As one of 26 research centers in the United States funded by the Centers for Disease Control and Prevention, the WVPRC focuses on advancing public health through research that benefits the health of the people of Appalachia.
Already underway when the pandemic began the WV Bureau for Public Health’s Prevention and Management of Diabetes, Heart Disease and Stroke initiative, known as 1815 was one of the WVPRC’s projects aimed at improving West Virginians’ health status. Through a partnership with the Bureau’s Division of Health Promotion and Chronic Disease, the WVPRC serves as the monitoring and evaluation team for this five-year, CDC-funded project. To ensure ongoing implementation of 1815 throughout the pandemic, researchers at the WVPRC assisted the WV Bureau for Public Health in tracking COVID-19 programmatic challenges and barriers to the state’s implementation of the program.
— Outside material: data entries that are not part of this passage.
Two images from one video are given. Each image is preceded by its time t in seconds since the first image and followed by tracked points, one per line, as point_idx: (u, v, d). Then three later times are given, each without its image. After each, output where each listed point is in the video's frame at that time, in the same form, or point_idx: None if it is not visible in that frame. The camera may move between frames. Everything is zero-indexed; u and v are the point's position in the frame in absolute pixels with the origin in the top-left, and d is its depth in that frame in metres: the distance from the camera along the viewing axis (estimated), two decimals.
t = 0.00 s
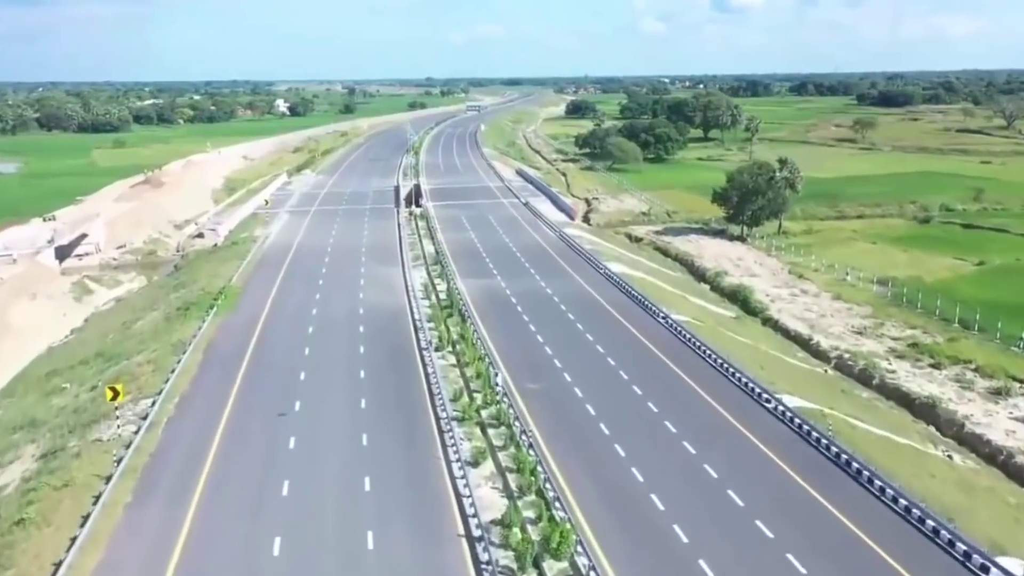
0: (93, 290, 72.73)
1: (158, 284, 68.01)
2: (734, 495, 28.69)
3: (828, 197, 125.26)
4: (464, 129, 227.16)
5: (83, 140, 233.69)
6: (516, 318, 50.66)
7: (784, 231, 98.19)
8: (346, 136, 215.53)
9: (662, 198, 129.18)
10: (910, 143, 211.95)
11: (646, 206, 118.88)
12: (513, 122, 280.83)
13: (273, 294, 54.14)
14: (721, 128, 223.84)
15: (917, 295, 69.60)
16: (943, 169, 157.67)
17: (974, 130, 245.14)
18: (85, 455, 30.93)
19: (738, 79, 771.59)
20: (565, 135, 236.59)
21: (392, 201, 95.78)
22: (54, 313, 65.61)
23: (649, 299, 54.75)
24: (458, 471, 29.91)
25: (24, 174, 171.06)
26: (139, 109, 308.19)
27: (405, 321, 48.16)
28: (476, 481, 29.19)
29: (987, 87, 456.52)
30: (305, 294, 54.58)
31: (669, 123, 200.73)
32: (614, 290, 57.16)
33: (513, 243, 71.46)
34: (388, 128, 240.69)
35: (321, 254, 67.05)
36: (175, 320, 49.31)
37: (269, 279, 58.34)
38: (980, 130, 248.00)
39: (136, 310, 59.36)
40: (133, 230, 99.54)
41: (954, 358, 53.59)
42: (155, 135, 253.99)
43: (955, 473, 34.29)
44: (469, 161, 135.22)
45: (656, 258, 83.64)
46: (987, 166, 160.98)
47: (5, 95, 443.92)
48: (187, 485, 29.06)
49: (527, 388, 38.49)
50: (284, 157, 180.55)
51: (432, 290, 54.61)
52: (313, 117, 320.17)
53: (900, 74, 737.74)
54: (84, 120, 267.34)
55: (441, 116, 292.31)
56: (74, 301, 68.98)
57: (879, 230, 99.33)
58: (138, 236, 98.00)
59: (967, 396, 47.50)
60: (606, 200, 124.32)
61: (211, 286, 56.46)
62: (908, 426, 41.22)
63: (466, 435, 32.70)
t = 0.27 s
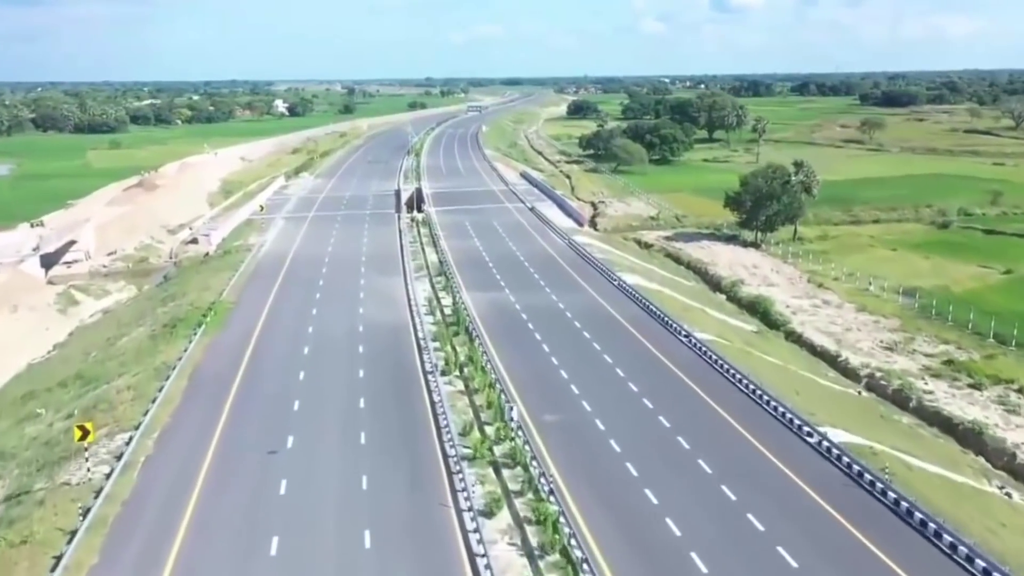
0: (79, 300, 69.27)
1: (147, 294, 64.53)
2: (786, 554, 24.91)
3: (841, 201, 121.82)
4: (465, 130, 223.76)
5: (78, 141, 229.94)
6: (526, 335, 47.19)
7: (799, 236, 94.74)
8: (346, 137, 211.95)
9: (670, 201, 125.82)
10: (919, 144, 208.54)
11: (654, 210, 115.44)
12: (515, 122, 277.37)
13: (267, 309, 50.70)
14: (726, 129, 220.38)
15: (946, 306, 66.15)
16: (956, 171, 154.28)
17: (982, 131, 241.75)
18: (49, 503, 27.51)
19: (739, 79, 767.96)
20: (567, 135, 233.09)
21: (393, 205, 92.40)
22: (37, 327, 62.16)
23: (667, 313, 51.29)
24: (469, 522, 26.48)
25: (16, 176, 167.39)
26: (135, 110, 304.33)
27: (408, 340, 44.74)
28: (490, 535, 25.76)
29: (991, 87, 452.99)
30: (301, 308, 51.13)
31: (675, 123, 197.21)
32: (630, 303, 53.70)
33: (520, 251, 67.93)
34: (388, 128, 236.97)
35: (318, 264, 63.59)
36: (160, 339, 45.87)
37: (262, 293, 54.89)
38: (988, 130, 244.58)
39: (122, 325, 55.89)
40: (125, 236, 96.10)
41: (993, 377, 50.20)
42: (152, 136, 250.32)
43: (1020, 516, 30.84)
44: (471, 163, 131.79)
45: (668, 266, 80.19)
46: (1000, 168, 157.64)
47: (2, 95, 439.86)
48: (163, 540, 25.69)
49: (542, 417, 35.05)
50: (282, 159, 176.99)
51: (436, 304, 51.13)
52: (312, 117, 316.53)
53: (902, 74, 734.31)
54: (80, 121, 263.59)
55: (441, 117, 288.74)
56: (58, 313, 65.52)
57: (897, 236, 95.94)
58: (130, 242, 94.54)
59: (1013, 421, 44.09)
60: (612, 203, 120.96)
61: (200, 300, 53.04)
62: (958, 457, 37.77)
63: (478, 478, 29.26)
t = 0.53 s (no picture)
0: (63, 314, 65.52)
1: (133, 308, 60.75)
2: None
3: (856, 205, 118.06)
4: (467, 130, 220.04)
5: (73, 142, 226.09)
6: (540, 356, 43.22)
7: (817, 242, 90.92)
8: (346, 138, 208.17)
9: (679, 205, 122.09)
10: (929, 145, 204.79)
11: (664, 215, 111.70)
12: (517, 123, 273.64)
13: (259, 328, 46.83)
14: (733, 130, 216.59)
15: (981, 320, 62.38)
16: (971, 173, 150.54)
17: (992, 132, 237.95)
18: None
19: (739, 78, 763.77)
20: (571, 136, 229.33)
21: (394, 210, 88.59)
22: (16, 344, 58.40)
23: (692, 331, 47.46)
24: None
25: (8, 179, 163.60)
26: (133, 110, 300.59)
27: (411, 365, 40.97)
28: None
29: (996, 87, 449.20)
30: (294, 327, 47.28)
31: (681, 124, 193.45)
32: (649, 319, 49.77)
33: (529, 261, 64.11)
34: (388, 129, 233.13)
35: (316, 277, 59.81)
36: (140, 363, 42.03)
37: (254, 308, 51.15)
38: (998, 131, 240.91)
39: (104, 343, 52.11)
40: (115, 243, 92.35)
41: None
42: (149, 137, 246.59)
43: None
44: (475, 166, 127.99)
45: (683, 275, 76.41)
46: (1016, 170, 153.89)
47: None
48: None
49: (562, 457, 31.41)
50: (280, 160, 173.20)
51: (441, 323, 47.25)
52: (311, 117, 312.71)
53: (905, 74, 730.48)
54: (76, 122, 259.82)
55: (442, 118, 284.96)
56: (39, 328, 61.74)
57: (919, 244, 92.17)
58: (120, 249, 90.82)
59: None
60: (620, 208, 117.24)
61: (187, 317, 49.23)
62: None
63: (494, 539, 25.42)
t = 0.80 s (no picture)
0: (47, 326, 62.39)
1: (120, 320, 57.56)
2: None
3: (868, 208, 114.96)
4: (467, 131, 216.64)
5: (68, 143, 222.64)
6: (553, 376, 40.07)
7: (833, 248, 87.78)
8: (345, 139, 204.83)
9: (687, 209, 119.00)
10: (937, 147, 201.65)
11: (672, 219, 108.58)
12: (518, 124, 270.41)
13: (252, 344, 43.82)
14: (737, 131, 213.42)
15: (1013, 333, 59.26)
16: (983, 175, 147.51)
17: (1000, 133, 234.73)
18: None
19: (740, 78, 760.32)
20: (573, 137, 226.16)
21: (395, 215, 85.46)
22: None
23: (714, 349, 44.33)
24: None
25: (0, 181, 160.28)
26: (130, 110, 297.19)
27: (414, 388, 38.07)
28: None
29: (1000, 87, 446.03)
30: (289, 345, 44.16)
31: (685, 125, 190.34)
32: (668, 336, 46.58)
33: (537, 271, 60.96)
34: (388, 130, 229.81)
35: (313, 288, 56.66)
36: (122, 385, 38.92)
37: (247, 323, 47.96)
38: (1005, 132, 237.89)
39: (87, 359, 48.94)
40: (105, 249, 89.22)
41: None
42: (146, 138, 243.22)
43: None
44: (477, 168, 124.86)
45: (697, 284, 73.27)
46: None
47: None
48: None
49: (582, 498, 28.37)
50: (278, 162, 169.95)
51: (446, 341, 44.11)
52: (310, 117, 309.28)
53: (907, 74, 727.34)
54: (72, 122, 256.36)
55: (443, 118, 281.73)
56: (21, 341, 58.55)
57: (938, 249, 89.06)
58: (110, 256, 87.69)
59: None
60: (627, 211, 114.07)
61: (175, 333, 46.08)
62: None
63: None
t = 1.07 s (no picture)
0: (28, 340, 58.99)
1: (105, 335, 54.02)
2: None
3: (883, 212, 111.47)
4: (468, 132, 213.00)
5: (64, 144, 219.42)
6: (570, 402, 36.54)
7: (852, 255, 84.27)
8: (344, 140, 201.38)
9: (696, 212, 115.55)
10: (947, 148, 198.21)
11: (681, 224, 105.16)
12: (520, 124, 267.00)
13: (242, 368, 40.35)
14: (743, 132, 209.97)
15: None
16: (997, 177, 144.12)
17: (1009, 134, 231.19)
18: None
19: (741, 78, 756.80)
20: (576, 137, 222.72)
21: (396, 221, 82.00)
22: None
23: (743, 371, 40.67)
24: None
25: None
26: (128, 110, 294.40)
27: (418, 418, 34.66)
28: None
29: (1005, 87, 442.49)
30: (282, 367, 40.60)
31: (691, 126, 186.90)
32: (691, 355, 42.92)
33: (547, 283, 57.34)
34: (388, 131, 226.45)
35: (310, 302, 53.05)
36: (97, 415, 35.27)
37: (237, 341, 44.35)
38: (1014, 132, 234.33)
39: (65, 381, 45.37)
40: (95, 256, 85.86)
41: None
42: (143, 138, 239.98)
43: None
44: (480, 170, 121.42)
45: (713, 294, 69.82)
46: None
47: None
48: None
49: (611, 558, 24.76)
50: (276, 163, 166.61)
51: (452, 364, 40.53)
52: (309, 118, 305.60)
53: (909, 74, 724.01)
54: (68, 123, 253.17)
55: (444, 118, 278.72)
56: None
57: (961, 257, 85.57)
58: (100, 263, 84.35)
59: None
60: (634, 215, 110.56)
61: (160, 354, 42.46)
62: None
63: None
“The role of the WVPRC is not only to help the Division of Health Promotion and Chronic Disease understand these challenges and barriers but to also to identify, understand and share innovative solutions being used across the state,” said WVPRC Deputy Director Leesa Prendergast.
Another ongoing partnership with the WV Bureau for Public Health targets one of the leading causes of chronic diseases in the state; The WVPRC conducts evaluation of four separate grant programs focused on tobacco cessation and preventing tobacco use, including programs targeting youth and young adults, pharmacists and pharmacy technicians, African Americans and the LGBT+ population for the Division of Tobacco Prevention. This evaluation involves the development of program monitoring measures to track COVID-19 impacts on the Division’s program outcomes.
“With COVID-19 being especially harmful for those with pre-existing conditions, such as hypertension, diabetes and chronic lung conditions, it is even more imperative that we focus on creating healthier communities that are more resilient in the face of COVID-19,” said WVPRC Project Coordinator Micah Gregory. “It is important to not only track how COVID-19 has impacted public health programing, but also to see how organizations and health systems have overcome this unforeseen circumstance. Through the dissemination of these success stories, we can be better equipped to create versatile and adaptive programs.”
As the COVID-19 pandemic continues to unfold in West Virginia, the WVPRC remains committed to continuing its strong partnerships to support communities and improve patient and population health and reduce chronic disease health disparities.